A function $f$ ,defined on [a,b],is said to satisfy a uniform Lipschitz condition of order $\alpha > 0$ on [a,b] if there exists a constant $M>0$ such that $|f(x)-f(y)|<M|x-y|^{\alpha}$
Give an example of a function satisfying a uniform Lipschitz condition of order $\alpha<1$ on [a,b] such that f is not of bounded variation on [a,b].
Give an example of a function $f$ which is of bounded variation on [a,b],but which satisfies no uniform Lipschitz condition.
I think of function like $f=\sqrt{x}sin(\frac{1}{x})$,and like $f=xcos(\frac{\pi}{2x})$,but they are not work,I don’t know how to deal with $|\sqrt{x}sin(\frac{1}{x})-\sqrt{y}sin(\frac{1}{y})|$
Could you help me? I don’t know how to make a such function.

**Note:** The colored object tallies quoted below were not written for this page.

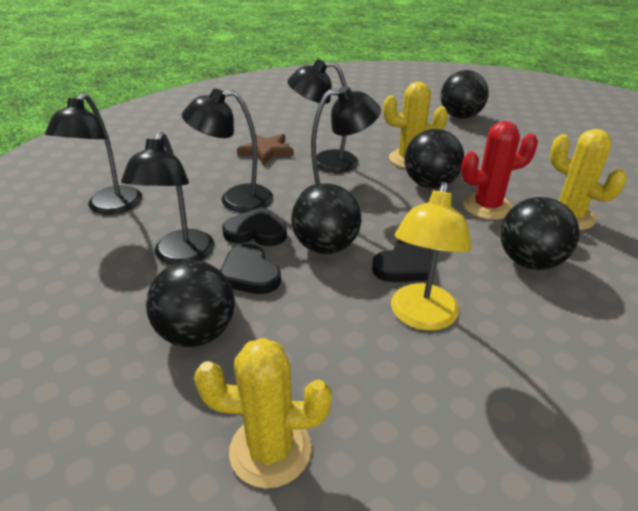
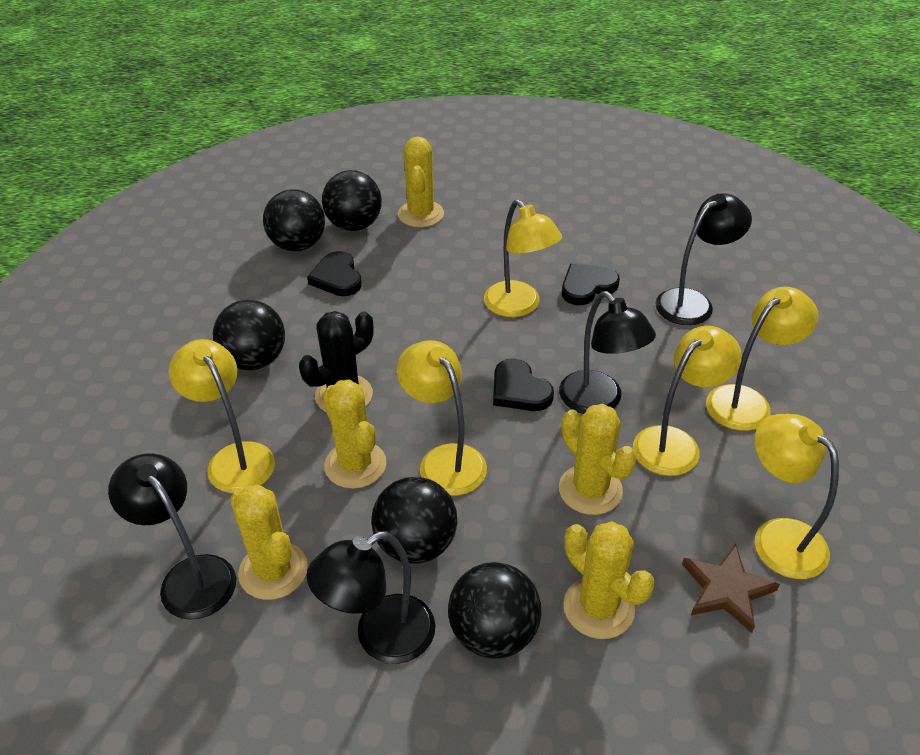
black cactus: 0 -> 1
black lamp: 5 -> 4
red cactus: 1 -> 0
yellow cactus: 3 -> 5
yellow lamp: 1 -> 6

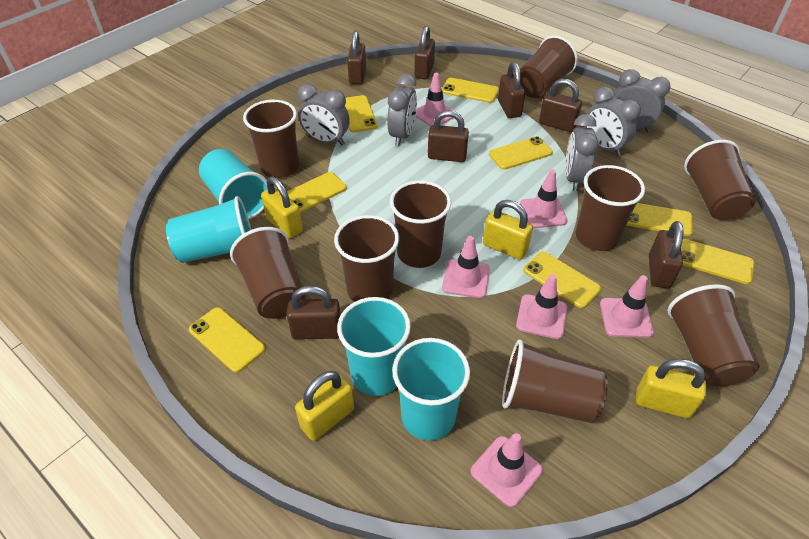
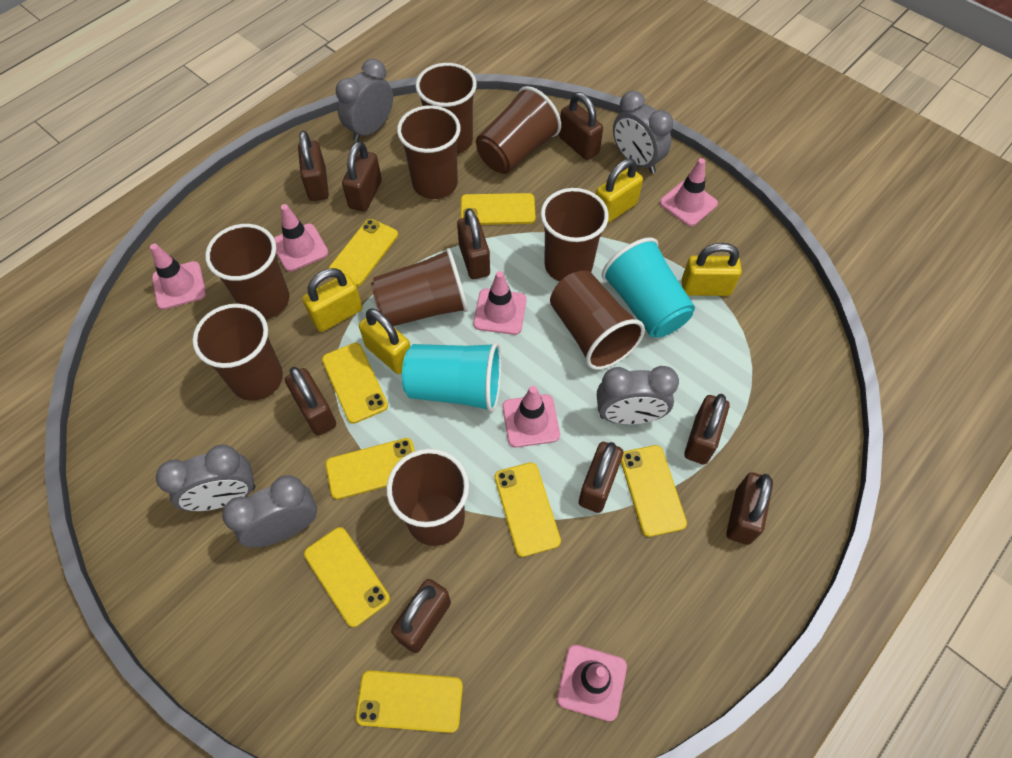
brown padlock: 7 -> 9
turquoise cup: 4 -> 2

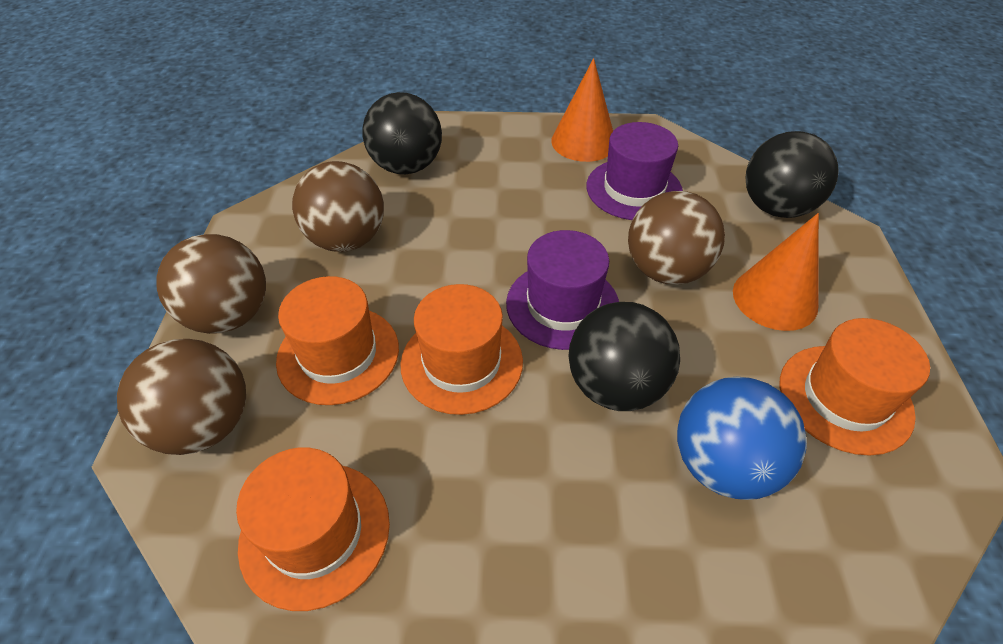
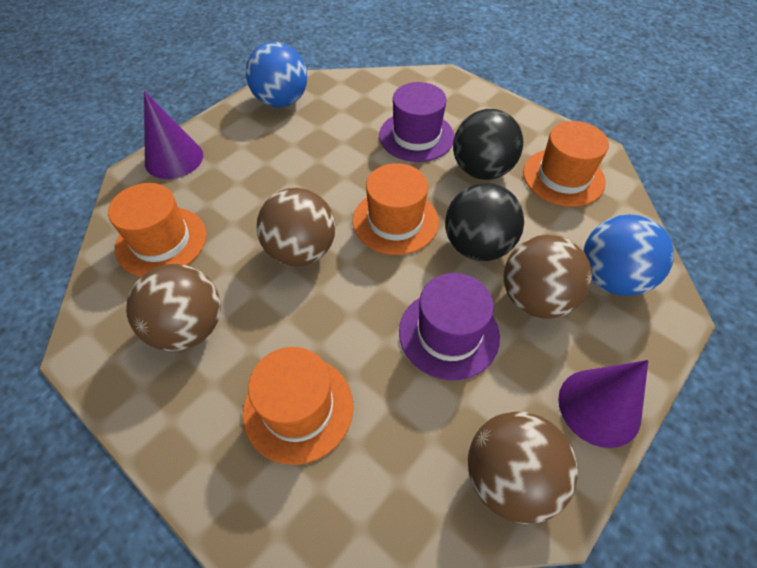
black ball: 3 -> 2
blue ball: 1 -> 2
orange cone: 2 -> 0
purple cone: 0 -> 2

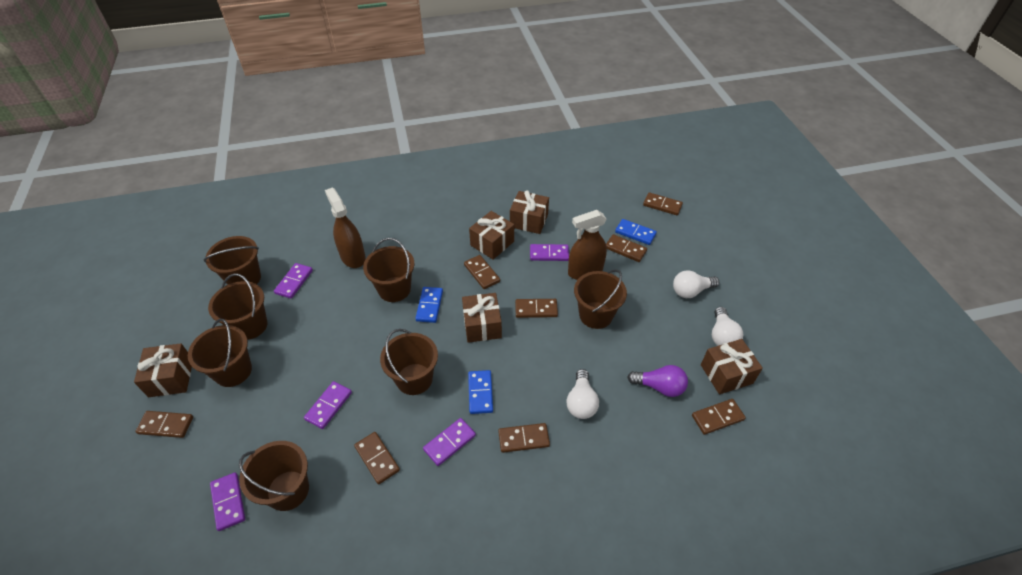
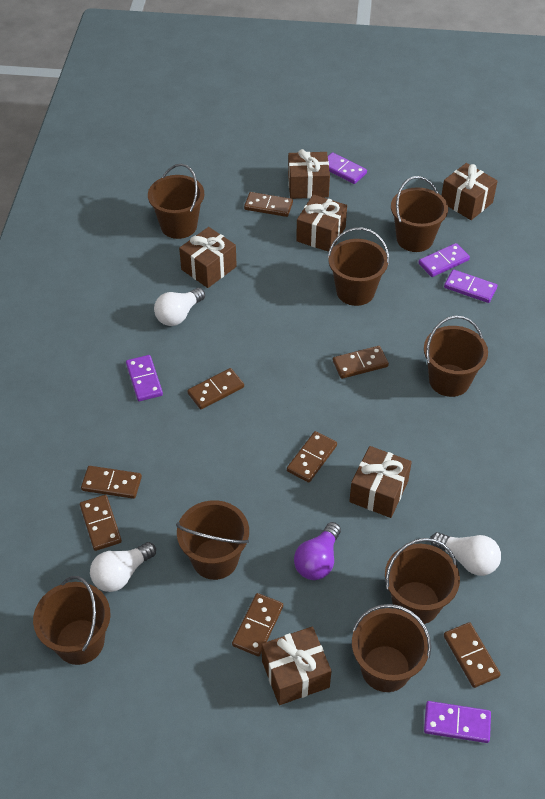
blue domino: 3 -> 0
brown bucket: 7 -> 8
brown gift: 5 -> 6
brown spray bottle: 2 -> 0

What do you think the problem when the problem ask you to give a specific example ?
Thank you very much!!
Best Answer
The Weierstrass function is not of bounded variation since it is nowhere differentiable, but is Hölder continuous, i.e., it satisfies a Lipschitz condition of order $\alpha < 1$.
For the second part, a discontinuous step function (or any monotone or piecewise monotone function with a jump discontinuity) has bounded variation but cannot satisfy a Lipschitz condition.